PROBLEM: Reproduce every entry below precisely; do not include the pictures.

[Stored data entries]
>>>

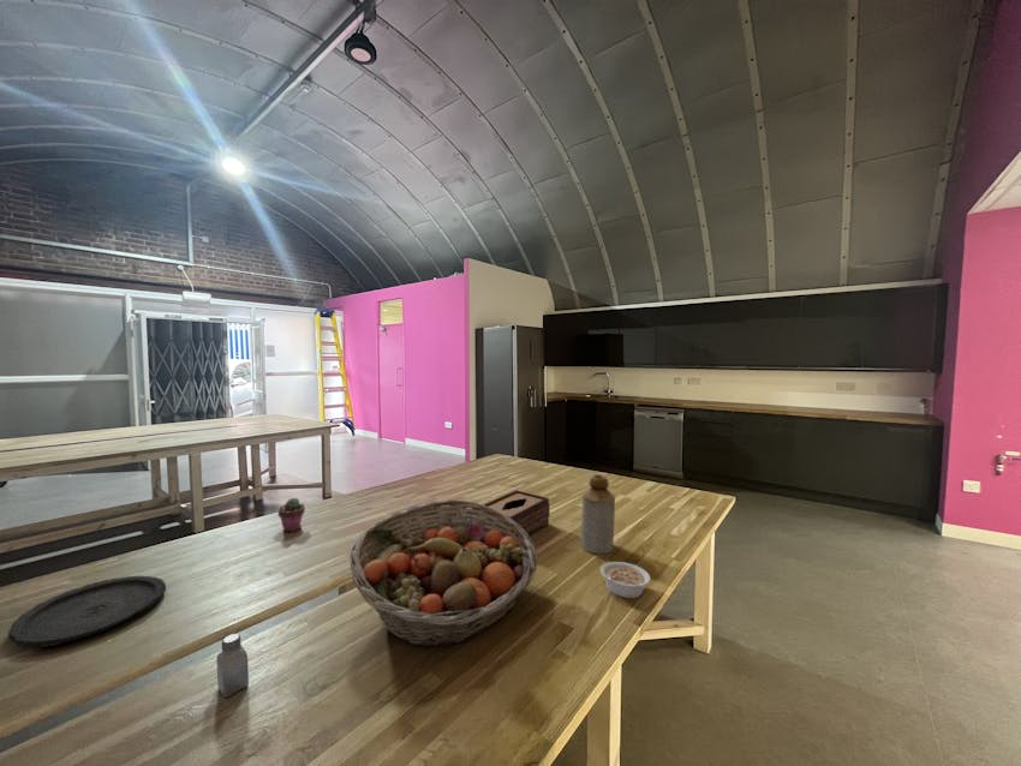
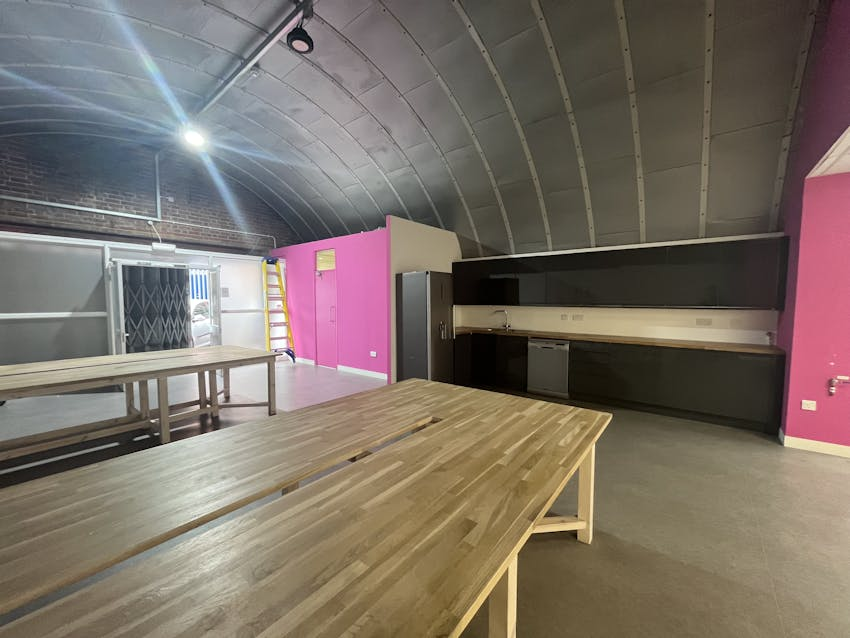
- potted succulent [277,497,306,533]
- tissue box [483,490,550,535]
- plate [7,575,167,650]
- fruit basket [348,498,538,648]
- bottle [580,473,616,555]
- saltshaker [215,633,250,699]
- legume [599,561,651,599]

<<<

THE ANSWER:
- potted succulent [277,497,306,533]
- tissue box [483,490,550,535]
- plate [7,575,167,650]
- fruit basket [348,498,538,648]
- bottle [580,473,616,555]
- saltshaker [215,633,250,699]
- legume [599,561,651,599]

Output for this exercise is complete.